▸ **Work request**
Please retype the records that appear below, exactly and in full.

▸ **Collected data**
☆ ☆ ☆

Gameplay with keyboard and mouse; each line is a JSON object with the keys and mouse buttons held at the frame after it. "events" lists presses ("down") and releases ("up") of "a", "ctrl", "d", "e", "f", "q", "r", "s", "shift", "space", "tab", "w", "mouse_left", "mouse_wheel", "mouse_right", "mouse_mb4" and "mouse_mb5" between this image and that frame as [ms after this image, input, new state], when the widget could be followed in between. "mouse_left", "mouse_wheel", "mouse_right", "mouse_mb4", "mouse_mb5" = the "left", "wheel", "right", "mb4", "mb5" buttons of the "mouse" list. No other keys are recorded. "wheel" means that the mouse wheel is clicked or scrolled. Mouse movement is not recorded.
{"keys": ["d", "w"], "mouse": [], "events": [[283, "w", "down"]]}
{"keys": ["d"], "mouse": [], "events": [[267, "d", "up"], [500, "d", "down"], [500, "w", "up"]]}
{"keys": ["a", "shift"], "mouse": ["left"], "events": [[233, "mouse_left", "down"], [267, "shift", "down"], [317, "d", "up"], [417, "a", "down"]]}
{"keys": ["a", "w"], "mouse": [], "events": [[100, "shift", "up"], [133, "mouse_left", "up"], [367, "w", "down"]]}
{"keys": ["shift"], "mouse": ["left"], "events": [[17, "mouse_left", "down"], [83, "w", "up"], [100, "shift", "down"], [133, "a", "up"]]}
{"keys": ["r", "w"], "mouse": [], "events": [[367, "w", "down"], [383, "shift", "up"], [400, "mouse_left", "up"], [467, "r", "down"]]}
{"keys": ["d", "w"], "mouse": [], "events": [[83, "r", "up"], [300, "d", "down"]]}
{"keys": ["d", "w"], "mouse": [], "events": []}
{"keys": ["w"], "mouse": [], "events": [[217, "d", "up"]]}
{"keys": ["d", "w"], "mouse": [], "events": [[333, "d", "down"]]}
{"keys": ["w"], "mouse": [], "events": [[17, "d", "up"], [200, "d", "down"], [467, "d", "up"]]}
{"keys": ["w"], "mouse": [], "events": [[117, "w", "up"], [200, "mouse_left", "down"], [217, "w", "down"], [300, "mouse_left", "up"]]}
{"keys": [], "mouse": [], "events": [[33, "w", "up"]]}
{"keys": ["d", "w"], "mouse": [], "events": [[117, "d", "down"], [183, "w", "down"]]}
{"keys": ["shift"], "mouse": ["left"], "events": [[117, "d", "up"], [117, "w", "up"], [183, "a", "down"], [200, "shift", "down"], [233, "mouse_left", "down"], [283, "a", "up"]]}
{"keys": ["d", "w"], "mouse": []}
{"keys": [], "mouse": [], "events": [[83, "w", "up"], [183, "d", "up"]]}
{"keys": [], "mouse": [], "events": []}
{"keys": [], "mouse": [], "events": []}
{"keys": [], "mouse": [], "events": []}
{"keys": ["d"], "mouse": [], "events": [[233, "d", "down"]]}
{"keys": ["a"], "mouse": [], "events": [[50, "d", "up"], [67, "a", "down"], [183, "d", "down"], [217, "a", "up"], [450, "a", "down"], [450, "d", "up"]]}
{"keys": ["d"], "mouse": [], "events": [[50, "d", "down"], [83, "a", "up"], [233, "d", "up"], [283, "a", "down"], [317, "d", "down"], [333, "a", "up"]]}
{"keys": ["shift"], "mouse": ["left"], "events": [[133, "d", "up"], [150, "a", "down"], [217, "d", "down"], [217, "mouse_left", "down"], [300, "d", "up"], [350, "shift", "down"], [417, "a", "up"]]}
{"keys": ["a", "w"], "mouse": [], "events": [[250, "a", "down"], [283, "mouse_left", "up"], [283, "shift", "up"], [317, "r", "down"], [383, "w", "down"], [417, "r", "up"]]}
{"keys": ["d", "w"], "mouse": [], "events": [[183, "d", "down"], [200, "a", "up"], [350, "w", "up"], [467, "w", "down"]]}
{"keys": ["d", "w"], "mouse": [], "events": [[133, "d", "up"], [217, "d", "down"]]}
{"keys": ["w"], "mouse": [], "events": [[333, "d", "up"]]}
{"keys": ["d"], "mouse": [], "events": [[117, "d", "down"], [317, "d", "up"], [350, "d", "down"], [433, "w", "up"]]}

☆ ☆ ☆

▸ **Result for this exercise**
Gameplay with keyboard and mouse; each line is a JSON object with the keys and mouse buttons held at the frame after it. "events" lists presses ("down") and releases ("up") of "a", "ctrl", "d", "e", "f", "q", "r", "s", "shift", "space", "tab", "w", "mouse_left", "mouse_wheel", "mouse_right", "mouse_mb4" and "mouse_mb5" between this image and that frame as [ms after this image, input, new state], when the widget could be followed in between. "mouse_left", "mouse_wheel", "mouse_right", "mouse_mb4", "mouse_mb5" = the "left", "wheel", "right", "mb4", "mb5" buttons of the "mouse" list. No other keys are recorded. "wheel" means that the mouse wheel is clicked or scrolled. Mouse movement is not recorded.
{"keys": ["d", "w"], "mouse": [], "events": [[283, "w", "down"]]}
{"keys": ["d"], "mouse": [], "events": [[267, "d", "up"], [500, "d", "down"], [500, "w", "up"]]}
{"keys": ["a", "shift"], "mouse": ["left"], "events": [[233, "mouse_left", "down"], [267, "shift", "down"], [317, "d", "up"], [417, "a", "down"]]}
{"keys": ["a", "w"], "mouse": [], "events": [[100, "shift", "up"], [133, "mouse_left", "up"], [367, "w", "down"]]}
{"keys": ["shift"], "mouse": ["left"], "events": [[17, "mouse_left", "down"], [83, "w", "up"], [100, "shift", "down"], [133, "a", "up"]]}
{"keys": ["r", "w"], "mouse": [], "events": [[367, "w", "down"], [383, "shift", "up"], [400, "mouse_left", "up"], [467, "r", "down"]]}
{"keys": ["d", "w"], "mouse": [], "events": [[83, "r", "up"], [300, "d", "down"]]}
{"keys": ["d", "w"], "mouse": [], "events": []}
{"keys": ["w"], "mouse": [], "events": [[217, "d", "up"]]}
{"keys": ["d", "w"], "mouse": [], "events": [[333, "d", "down"]]}
{"keys": ["w"], "mouse": [], "events": [[17, "d", "up"], [200, "d", "down"], [467, "d", "up"]]}
{"keys": ["w"], "mouse": [], "events": [[117, "w", "up"], [200, "mouse_left", "down"], [217, "w", "down"], [300, "mouse_left", "up"]]}
{"keys": [], "mouse": [], "events": [[33, "w", "up"]]}
{"keys": ["d", "w"], "mouse": [], "events": [[117, "d", "down"], [183, "w", "down"]]}
{"keys": ["shift"], "mouse": ["left"], "events": [[117, "d", "up"], [117, "w", "up"], [183, "a", "down"], [200, "shift", "down"], [233, "mouse_left", "down"], [283, "a", "up"]]}
{"keys": ["d", "w"], "mouse": []}
{"keys": [], "mouse": [], "events": [[83, "w", "up"], [183, "d", "up"]]}
{"keys": [], "mouse": [], "events": []}
{"keys": [], "mouse": [], "events": []}
{"keys": [], "mouse": [], "events": []}
{"keys": ["d"], "mouse": [], "events": [[233, "d", "down"]]}
{"keys": ["a"], "mouse": [], "events": [[50, "d", "up"], [67, "a", "down"], [183, "d", "down"], [217, "a", "up"], [450, "a", "down"], [450, "d", "up"]]}
{"keys": ["d"], "mouse": [], "events": [[50, "d", "down"], [83, "a", "up"], [233, "d", "up"], [283, "a", "down"], [317, "d", "down"], [333, "a", "up"]]}
{"keys": ["shift"], "mouse": ["left"], "events": [[133, "d", "up"], [150, "a", "down"], [217, "d", "down"], [217, "mouse_left", "down"], [300, "d", "up"], [350, "shift", "down"], [417, "a", "up"]]}
{"keys": ["a", "w"], "mouse": [], "events": [[250, "a", "down"], [283, "mouse_left", "up"], [283, "shift", "up"], [317, "r", "down"], [383, "w", "down"], [417, "r", "up"]]}
{"keys": ["d", "w"], "mouse": [], "events": [[183, "d", "down"], [200, "a", "up"], [350, "w", "up"], [467, "w", "down"]]}
{"keys": ["d", "w"], "mouse": [], "events": [[133, "d", "up"], [217, "d", "down"]]}
{"keys": ["w"], "mouse": [], "events": [[333, "d", "up"]]}
{"keys": ["d"], "mouse": [], "events": [[117, "d", "down"], [317, "d", "up"], [350, "d", "down"], [433, "w", "up"]]}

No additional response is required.